I’m a major fan of the Malazan Book of the Fallen, the ten book fantasy series by Steve Erikson that, in my mind, has dominated the Fantasy genre without equal since it concluded back in 2011. Forge is the beginning of a prequel trilogy to that series, taking place a cool 300,000 years beforehand. If all that sounds properly ridiculous, we haven’t even gotten started. This book was also deliberately written in a “Shakespearian, tragic style,” so there isn’t even (as much of) Erikson’s trademark humor to lighten things up, here.

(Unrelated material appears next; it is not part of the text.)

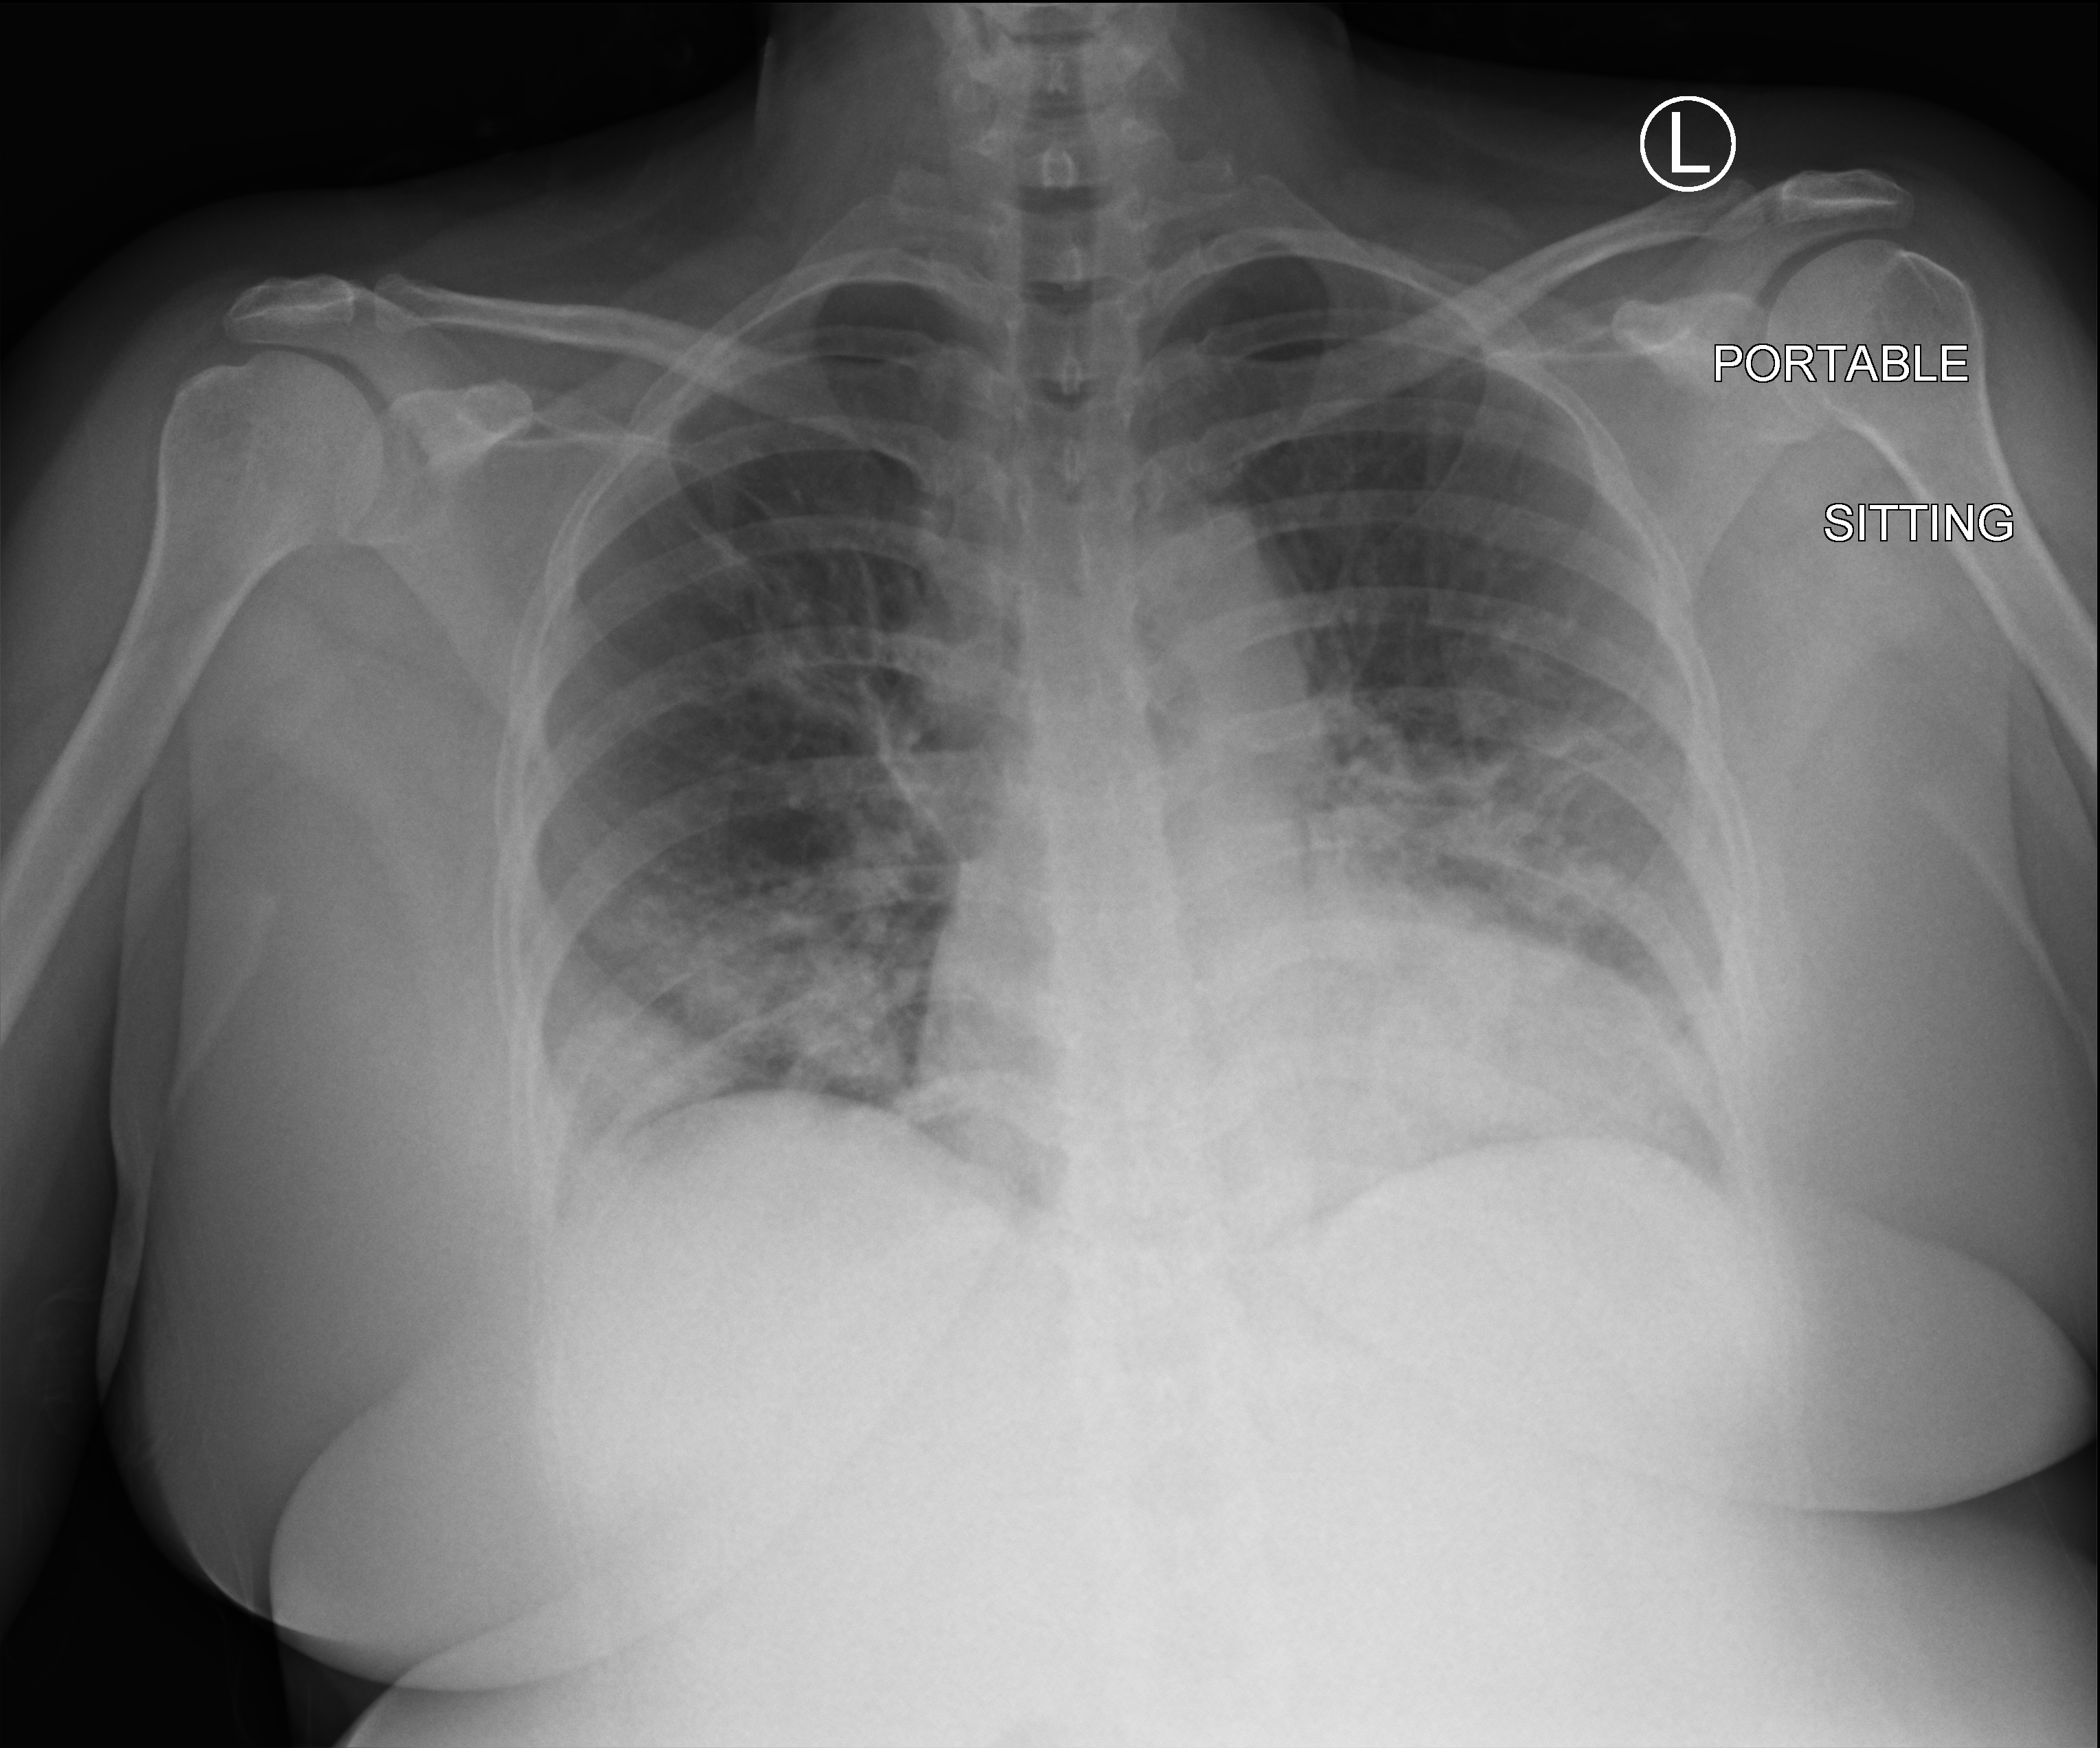
Chest X-ray (portable), anteroposterior (AP) projection. Female patient hospitalised with COVID-19, age 18–59 years.
Admission-level facts for this patient (not findings on this image; timing relative to this image not recorded): mechanically ventilated during this hospital stay: no; admitted to intensive care during this hospital stay: no.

The novel jumps around at least a dozen viewpoints, probably closer to twenty — though only six or seven are major players in the drama.

It’s a whole lot to take in. Regardless, I loved every minute of it.

Getting into the nitty gritty of the novel’s plot would probably spoil things majorly for the main series. To sum things up far more quickly than this novel deserves, however: the realm of Kurald Galain, home to the Tiste people, is on the brink of civil war. The realm has recently lost their monarch, and gained a new goddess and religion in the process. Things are slowly, inexorably spiraling out of control, and though most of the characters exhaustively seek for peace, there is little enough of that to go around. War is seemingly inevitable.

Forge of Darkness, by Steve Erikson

Steve Erikson loves to philosophize, and there is plenty of that here. I don’t think it gets too thick on the ground like it did at times in Malazan, but it is definitely an acquired taste. The tragic structure he is building does allow for a darker tone, so I was willing to meet him halfway on this one.

The plot moves slowly and methodically, and does drag towards the midpoint of the novel. However, as much as I expected this book to contain mostly buildup, with much of the action saved for the other two novels in the trilogy, a lot more, well, plot happens in the back half than I expected. There are more than a few “wham” moments, enough to justify the near-300,000 wordcount.

If you’re a fan of Malazan already, pick this one up. If you’re not, this is perhaps not the best entry point into the series — try Gardens of the Moon, instead. But if any of the above appeals to you, give it a shot.